> [Aim of the exercise] When you reach the line containing "X35723999Y-62449999D03*", start transcribing exactly and continue through the last line of the data, skipping every picture.

[Circuit design data]
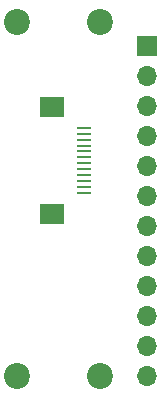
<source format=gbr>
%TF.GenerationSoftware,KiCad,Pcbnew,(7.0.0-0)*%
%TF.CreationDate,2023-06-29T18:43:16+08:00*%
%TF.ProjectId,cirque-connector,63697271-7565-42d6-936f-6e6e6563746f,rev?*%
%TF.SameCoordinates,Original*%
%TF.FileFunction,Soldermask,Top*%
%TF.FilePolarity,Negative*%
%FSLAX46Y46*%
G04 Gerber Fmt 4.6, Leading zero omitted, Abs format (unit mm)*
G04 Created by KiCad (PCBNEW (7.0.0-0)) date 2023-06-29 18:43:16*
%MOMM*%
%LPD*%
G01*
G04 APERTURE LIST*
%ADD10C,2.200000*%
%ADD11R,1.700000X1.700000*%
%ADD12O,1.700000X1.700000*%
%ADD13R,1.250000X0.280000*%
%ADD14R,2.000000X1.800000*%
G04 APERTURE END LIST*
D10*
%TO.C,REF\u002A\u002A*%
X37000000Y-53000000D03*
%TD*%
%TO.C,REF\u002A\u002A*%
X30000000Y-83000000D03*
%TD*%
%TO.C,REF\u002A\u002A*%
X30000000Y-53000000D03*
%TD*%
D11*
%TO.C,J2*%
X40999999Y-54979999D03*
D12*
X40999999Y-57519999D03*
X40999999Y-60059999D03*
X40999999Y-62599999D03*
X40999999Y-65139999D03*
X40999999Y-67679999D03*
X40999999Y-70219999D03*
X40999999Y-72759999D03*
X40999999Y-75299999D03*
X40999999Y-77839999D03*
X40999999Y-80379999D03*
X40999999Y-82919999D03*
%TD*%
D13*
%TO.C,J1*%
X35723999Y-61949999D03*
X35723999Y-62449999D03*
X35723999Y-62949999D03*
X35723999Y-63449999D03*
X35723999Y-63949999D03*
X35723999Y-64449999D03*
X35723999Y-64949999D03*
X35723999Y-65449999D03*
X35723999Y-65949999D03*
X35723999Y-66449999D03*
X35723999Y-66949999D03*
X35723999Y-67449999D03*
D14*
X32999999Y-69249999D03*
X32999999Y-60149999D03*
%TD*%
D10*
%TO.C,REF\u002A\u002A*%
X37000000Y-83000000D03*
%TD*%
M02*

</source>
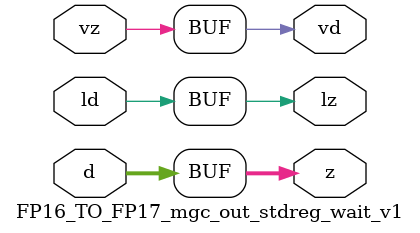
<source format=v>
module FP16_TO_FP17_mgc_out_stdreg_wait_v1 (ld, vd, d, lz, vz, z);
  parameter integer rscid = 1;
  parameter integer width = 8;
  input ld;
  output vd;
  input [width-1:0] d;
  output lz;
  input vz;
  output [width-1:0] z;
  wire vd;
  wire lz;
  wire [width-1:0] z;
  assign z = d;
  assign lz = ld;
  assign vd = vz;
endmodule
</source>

> [Task response]
X35723999Y-62449999D03*
X35723999Y-62949999D03*
X35723999Y-63449999D03*
X35723999Y-63949999D03*
X35723999Y-64449999D03*
X35723999Y-64949999D03*
X35723999Y-65449999D03*
X35723999Y-65949999D03*
X35723999Y-66449999D03*
X35723999Y-66949999D03*
X35723999Y-67449999D03*
D14*
X32999999Y-69249999D03*
X32999999Y-60149999D03*
%TD*%
D10*
%TO.C,REF\u002A\u002A*%
X37000000Y-83000000D03*
%TD*%
M02*

</source>
<source format=v>
module FP16_TO_FP17_mgc_out_stdreg_wait_v1 (ld, vd, d, lz, vz, z);
  parameter integer rscid = 1;
  parameter integer width = 8;
  input ld;
  output vd;
  input [width-1:0] d;
  output lz;
  input vz;
  output [width-1:0] z;
  wire vd;
  wire lz;
  wire [width-1:0] z;
  assign z = d;
  assign lz = ld;
  assign vd = vz;
endmodule
</source>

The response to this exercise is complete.